There is strong consensus in the idea that we need to take stock of current development practice, to re-shape and re-model the status quo, as the report is telling us to do. None of this is, nor should be, up for debate. However, I do think that merely citing the need to move away from a failed and technocratic state of affairs, gives an uneven impression of the impact the development sector has had, over the last 60 years in particular, in terms of addressing rights, injustice, poverty and the environment.
In that time, a blink of an eye in real terms, we have moved a very long way in our understanding about development issues.
We have seen the introduction by governments of free primary school education. Advancements in the way in which we treat and manage the effects of diseases such as HIV/Aids, TB, malaria and polio have saved millions of lives.
Using market based approaches to development, and bringing small-holder farmers better returns for the sales of their products, we are realising the opportunities which exist to connect and trade on a much more global and fairer playing field.

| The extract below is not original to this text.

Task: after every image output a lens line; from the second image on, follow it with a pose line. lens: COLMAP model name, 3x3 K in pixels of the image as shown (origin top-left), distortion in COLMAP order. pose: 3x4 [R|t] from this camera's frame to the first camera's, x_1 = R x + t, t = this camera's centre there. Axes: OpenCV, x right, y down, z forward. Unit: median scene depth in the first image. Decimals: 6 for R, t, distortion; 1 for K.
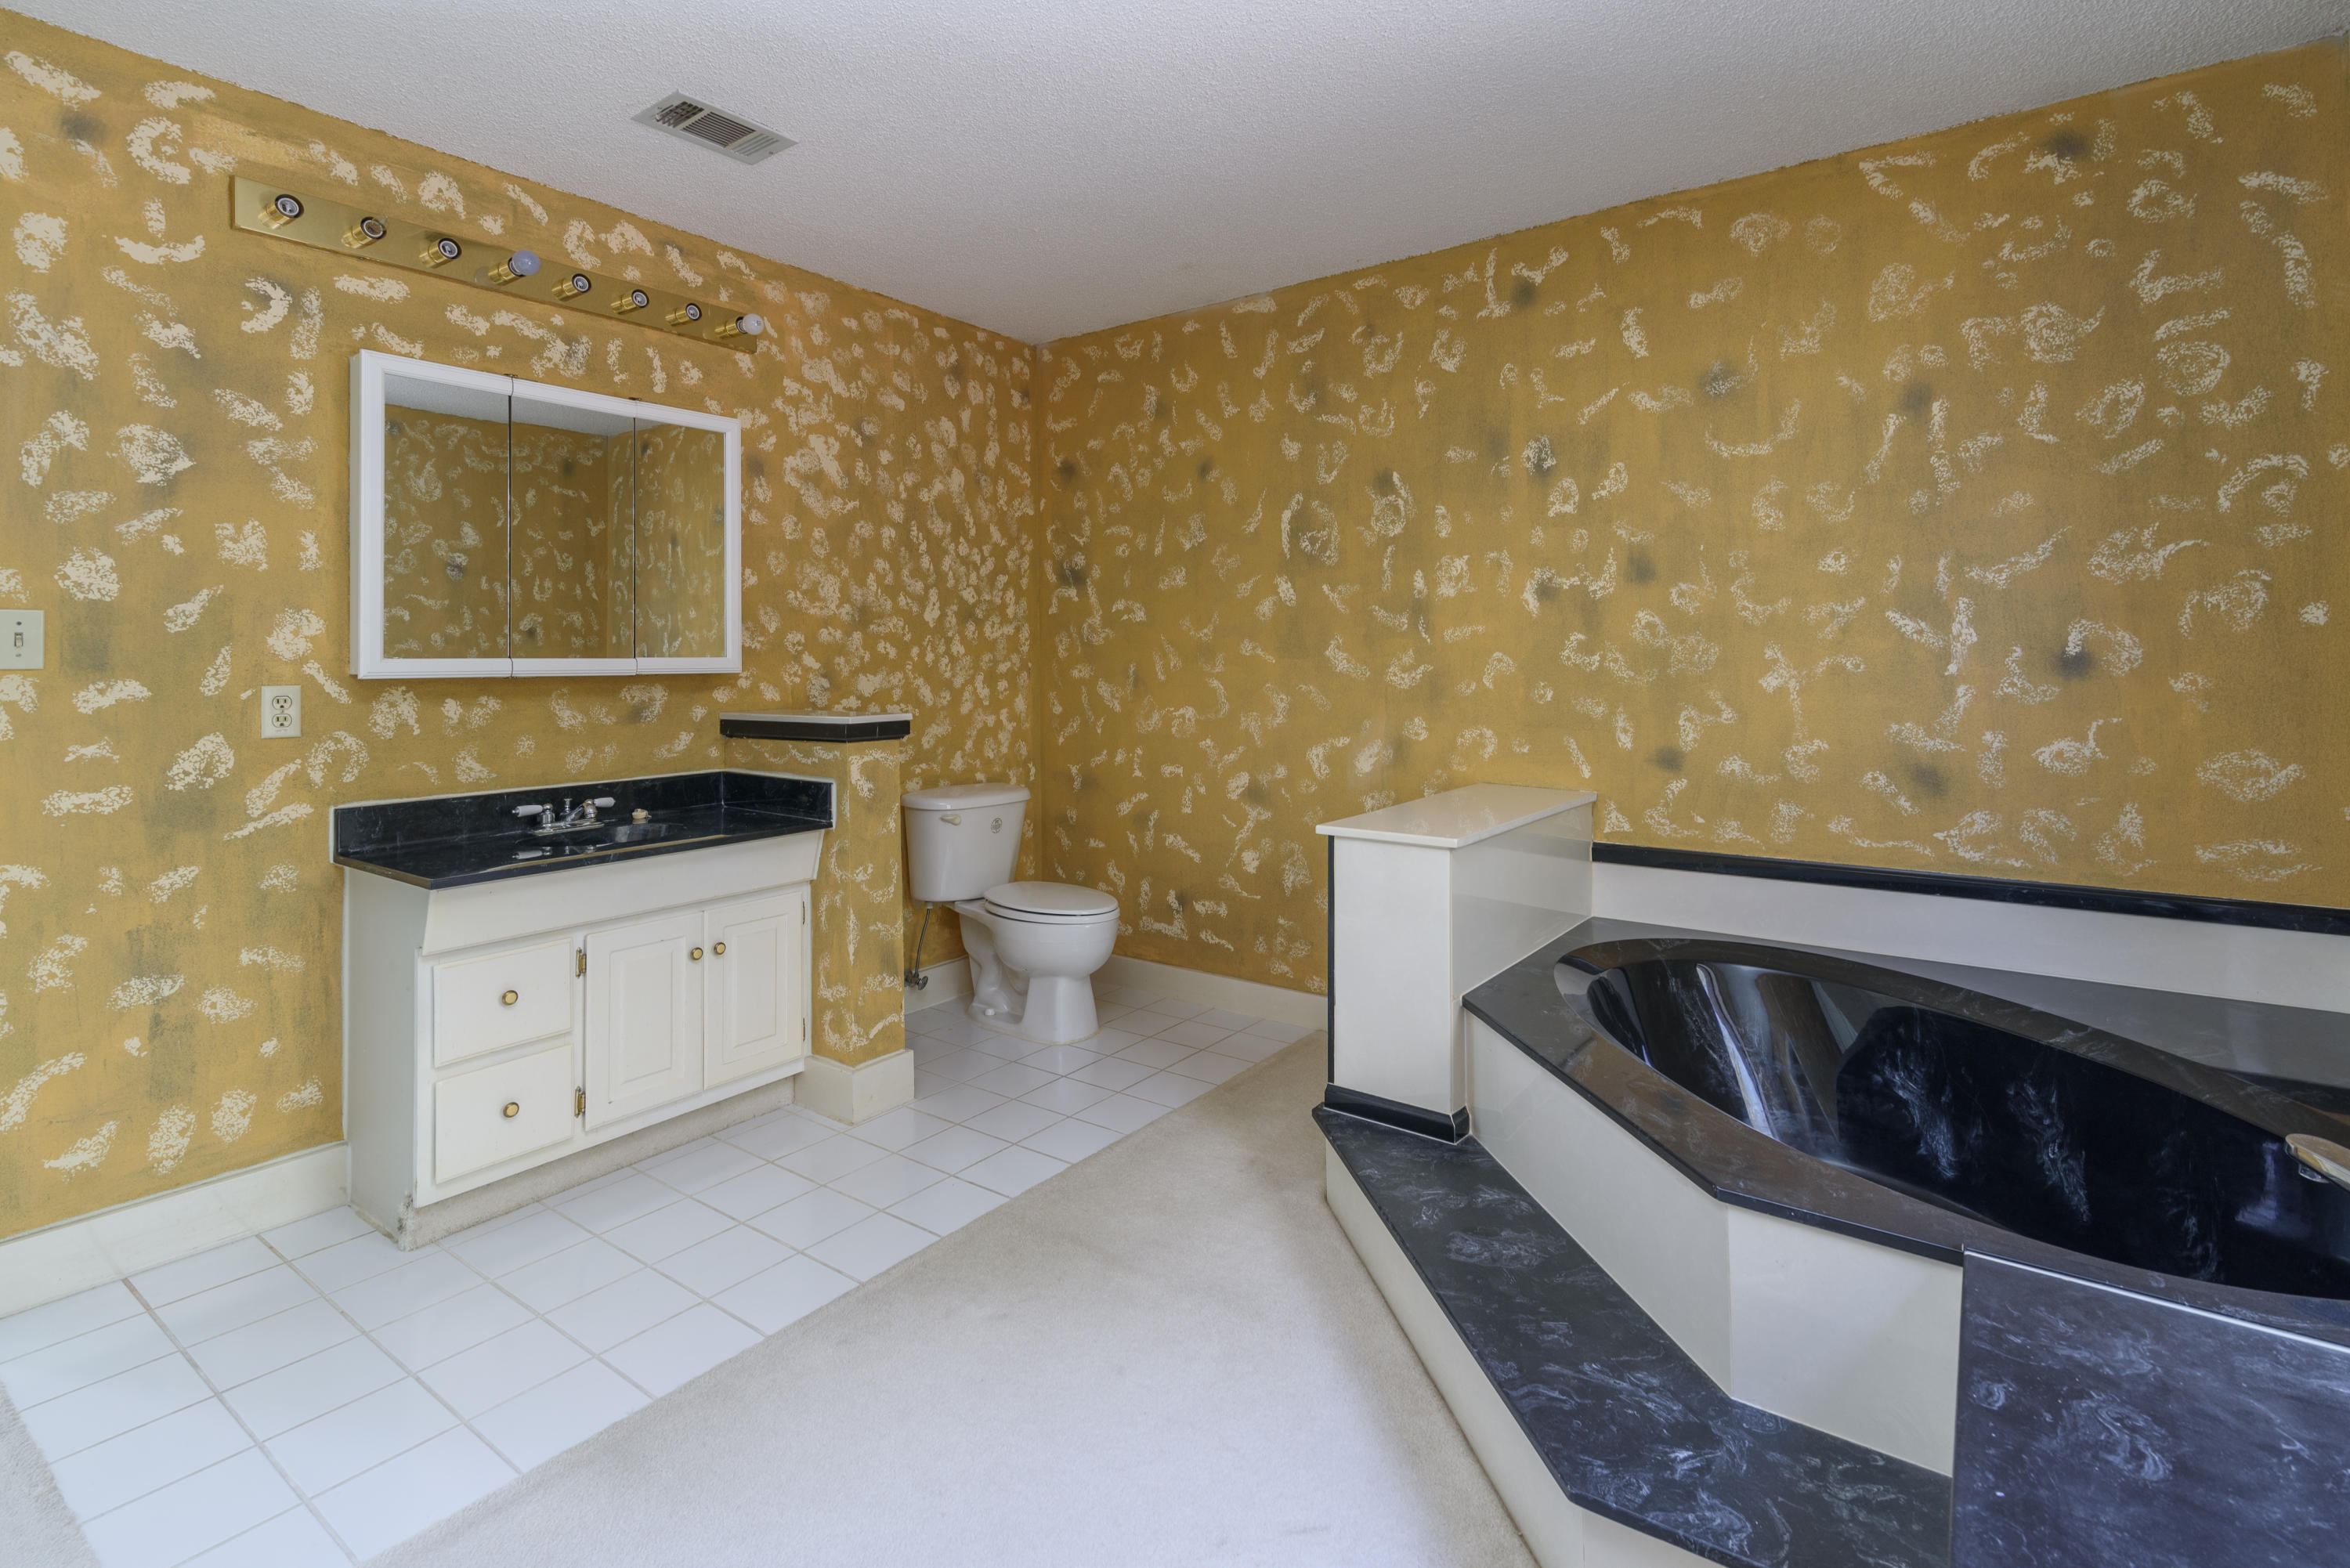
lens RADIAL K [[1114.9, 0, 1167.7], [0, 1114.9, 639.9], [0, 0, 1]] dist [0.018972, -0.004944]
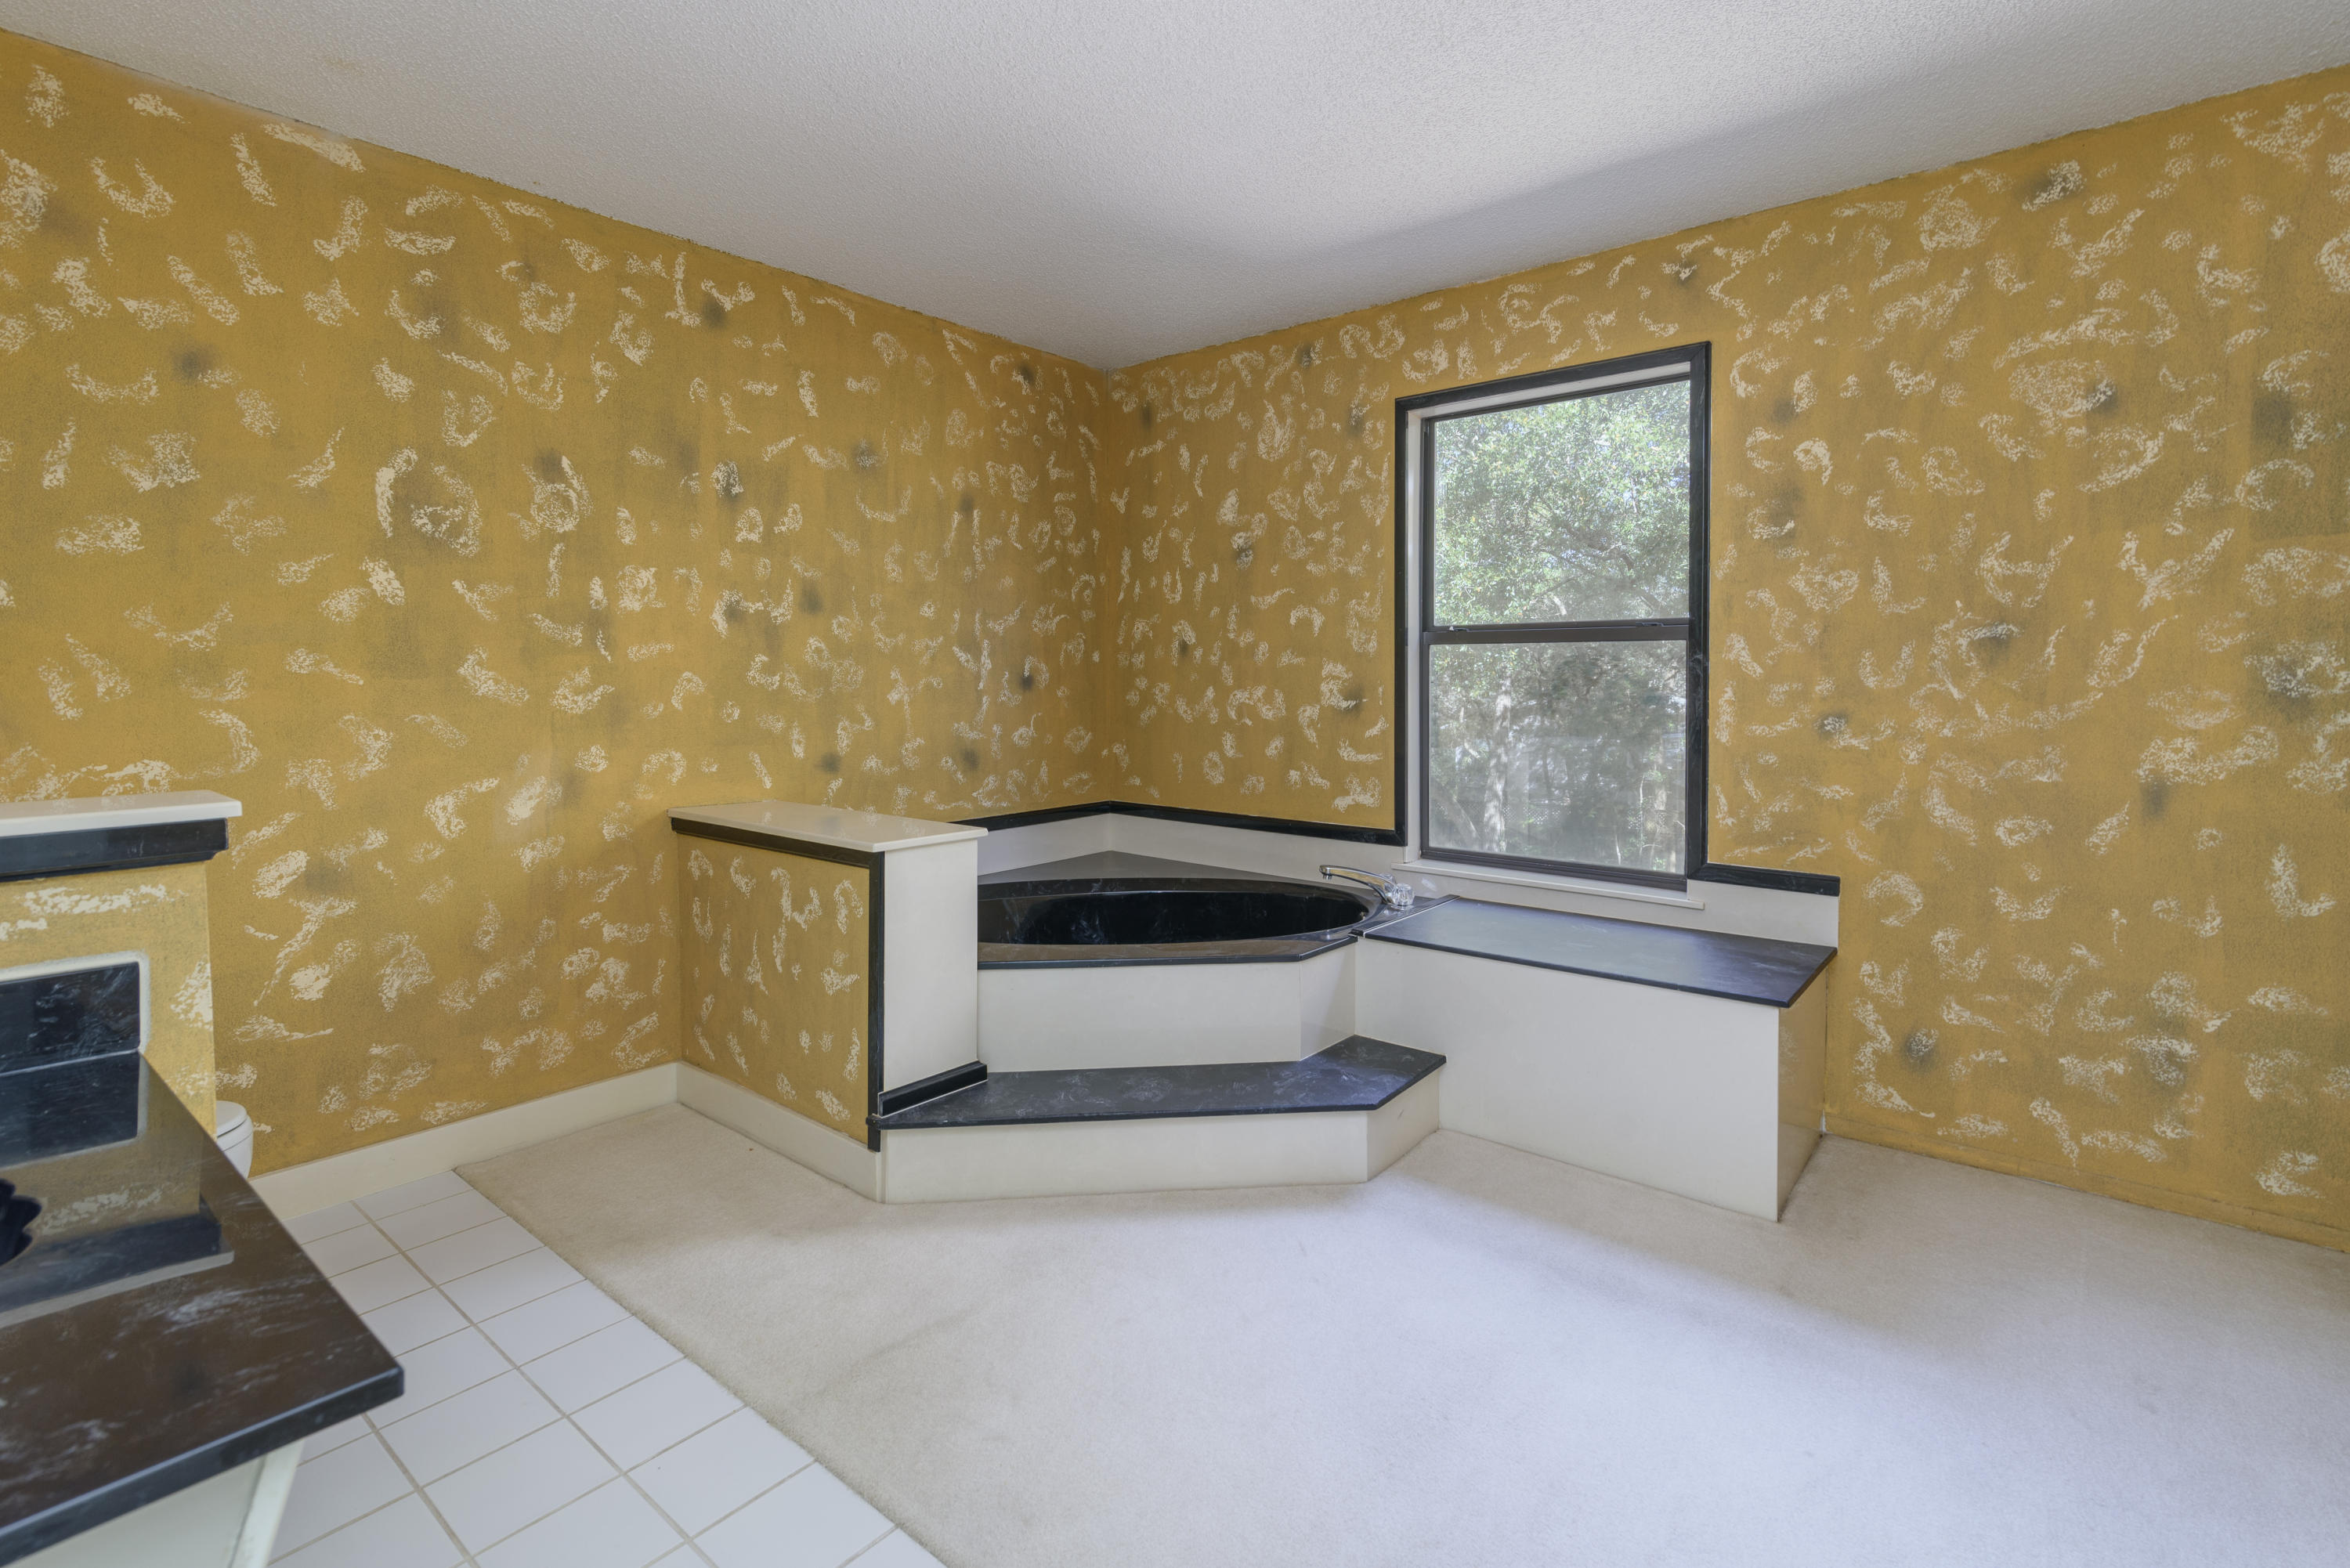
lens RADIAL K [[1114.9, 0, 1154.3], [0, 1114.9, 705.4], [0, 0, 1]] dist [0.018972, -0.004944]
pose [[0.061666, -0.018646, 0.997923, -0.662145], [-0.011338, 0.999748, 0.019381, 0.016699], [-0.998032, -0.012510, 0.061439, 0.540374]]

The rise of ethical consumerism, in more recent years, offering perhaps an insight into future trends which might further result in a more equitable set of transactions taking place at the production, processing and distribution levels.
There is clearer understanding now about the value of such things as microfinance initiatives, which enable people to start up their own businesses, and be more in control of their livelihoods. The development community is increasingly collaborating not just with the private sector on longer term programmes, but also on the issue of reducing a community’s risk to natural disasters by experimenting with new insurance schemes for people previously excluded, because of their low income demographic.
In this vein, we are testing new models, and expanding innovative new markets.
Across all of such evidence we also now know, definitively, that the empowerment of women, through a more inclusive approach to them in our development efforts, has a positive impact on poverty’s underlying causes. That women will invest more household income in the healthcare and education needs of their families, than their husbands would do, is now an uncontested statement that can be made.
We know all of these things. We have the examples that can evidence them, and we also have a better understanding than ever before about the potential power which could be unleashed in the future, at the regulatory and policy level, were the combined forces of private sector, civil society and progressive governments can be harnessed to create a much more inclusive enabling environment across all the world’s economies.
All of which, for me, needs to be recognised, learnt from and not discarded. Our methods of the past, using the resources we have had, have taken us this far, and in many ways, given this has been one of the first collective societal efforts to really tackle such issues, I think considerable ground has been covered.
In 2012, the topic of resource scarcity, of urbanisation, climate change, inequality, conflict, to name a few, are not to be taken lightly by any means. Nor could we possibly argue that the issues of governance, of inclusion, of ceding control over things, of respecting the dignity of one another, have been resolved.
This still places us at the foothills of what remains a particularly uphill battle, and hence why I believe The Bellagio Initiative report to be an extremely useful contribution to the debate, and a serious communication tool for anyone interested in it.
We must find new solutions, and new ways of addressing some very old issues, but let’s first ensure we are leveraging from the experiences, and the know-how that does exist across the development sector.
Some of the solutions may not be as far out of our reach as we imagine them to be.